Top of PROVIDED DATA
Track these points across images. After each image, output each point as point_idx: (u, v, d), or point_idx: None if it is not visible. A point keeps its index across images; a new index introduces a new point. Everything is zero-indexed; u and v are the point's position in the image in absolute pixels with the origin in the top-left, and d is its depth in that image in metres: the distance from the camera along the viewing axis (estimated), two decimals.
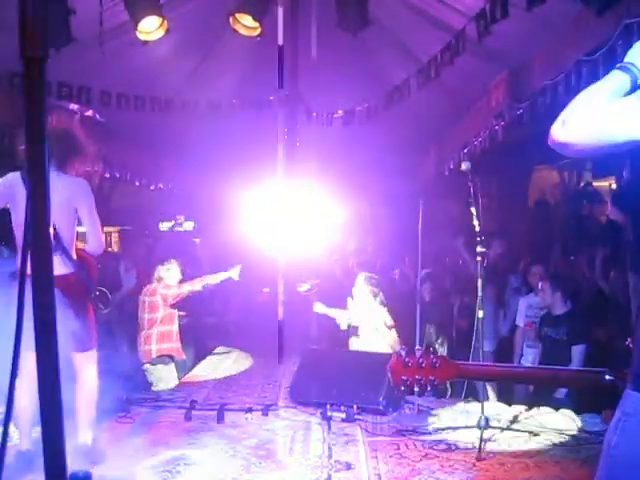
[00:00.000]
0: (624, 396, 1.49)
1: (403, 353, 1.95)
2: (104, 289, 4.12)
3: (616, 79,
Bottom of PROVIDED DATA
Top of PROVIDED DATA
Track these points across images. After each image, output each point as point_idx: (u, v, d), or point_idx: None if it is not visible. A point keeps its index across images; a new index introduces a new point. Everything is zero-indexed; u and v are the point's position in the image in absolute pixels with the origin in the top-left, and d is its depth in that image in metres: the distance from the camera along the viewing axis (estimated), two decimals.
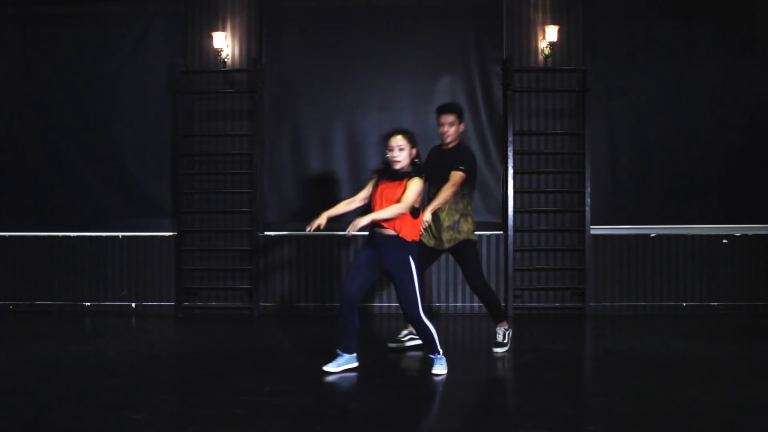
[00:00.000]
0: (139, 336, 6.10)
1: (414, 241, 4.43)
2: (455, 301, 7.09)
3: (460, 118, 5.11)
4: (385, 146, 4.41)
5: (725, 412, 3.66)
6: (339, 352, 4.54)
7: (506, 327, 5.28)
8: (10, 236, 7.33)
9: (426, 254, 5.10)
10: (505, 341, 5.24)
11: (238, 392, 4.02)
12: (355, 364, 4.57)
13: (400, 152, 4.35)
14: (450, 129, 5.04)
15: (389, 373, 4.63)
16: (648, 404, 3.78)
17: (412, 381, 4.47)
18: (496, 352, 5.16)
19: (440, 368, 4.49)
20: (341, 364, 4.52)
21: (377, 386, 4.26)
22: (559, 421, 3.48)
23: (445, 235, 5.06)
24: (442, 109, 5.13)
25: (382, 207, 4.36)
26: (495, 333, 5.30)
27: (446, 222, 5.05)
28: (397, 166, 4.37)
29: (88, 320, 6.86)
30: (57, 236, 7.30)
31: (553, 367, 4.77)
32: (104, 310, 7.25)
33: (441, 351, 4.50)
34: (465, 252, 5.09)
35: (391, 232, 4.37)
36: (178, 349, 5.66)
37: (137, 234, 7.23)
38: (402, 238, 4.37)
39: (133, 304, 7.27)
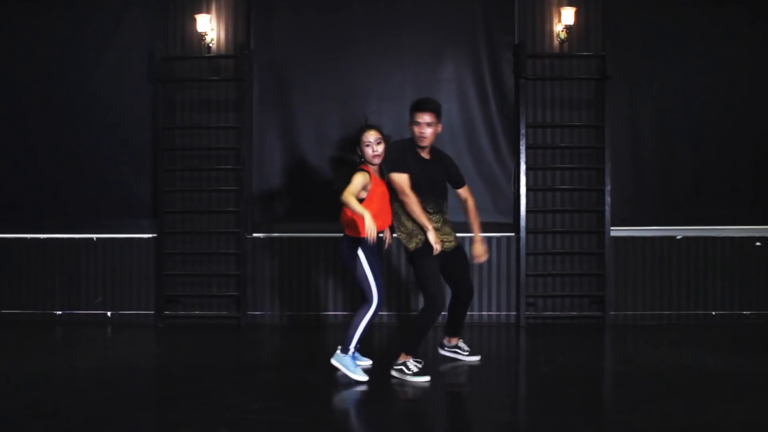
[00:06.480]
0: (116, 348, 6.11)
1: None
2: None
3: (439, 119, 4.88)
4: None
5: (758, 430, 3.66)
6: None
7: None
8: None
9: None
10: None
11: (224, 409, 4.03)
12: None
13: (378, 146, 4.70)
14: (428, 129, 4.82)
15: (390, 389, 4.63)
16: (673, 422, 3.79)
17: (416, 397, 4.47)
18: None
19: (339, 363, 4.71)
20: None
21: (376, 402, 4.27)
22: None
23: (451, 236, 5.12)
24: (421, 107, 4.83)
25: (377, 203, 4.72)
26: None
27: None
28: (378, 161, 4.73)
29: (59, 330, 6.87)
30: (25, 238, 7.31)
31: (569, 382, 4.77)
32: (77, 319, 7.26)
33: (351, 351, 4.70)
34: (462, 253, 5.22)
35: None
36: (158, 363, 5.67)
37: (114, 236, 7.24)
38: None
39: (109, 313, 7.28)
Bottom of PROVIDED DATA
■ **TASK OBJECTIVE**:
Your task is to retype the entries verbatim, starting with the line that holds "3: (460, 118, 5.11)" and stopping after the line that holds "20: (341, 364, 4.52)".

■ **RESULT OF THE EXERCISE**:
3: (460, 118, 5.11)
4: (385, 146, 4.41)
5: (725, 412, 3.66)
6: (339, 352, 4.54)
7: (506, 327, 5.28)
8: (10, 236, 7.33)
9: (426, 254, 5.10)
10: (505, 341, 5.24)
11: (238, 392, 4.02)
12: (355, 364, 4.57)
13: (400, 152, 4.35)
14: (450, 129, 5.04)
15: (389, 373, 4.63)
16: (648, 404, 3.78)
17: (412, 381, 4.47)
18: (496, 352, 5.16)
19: (440, 368, 4.49)
20: (341, 364, 4.52)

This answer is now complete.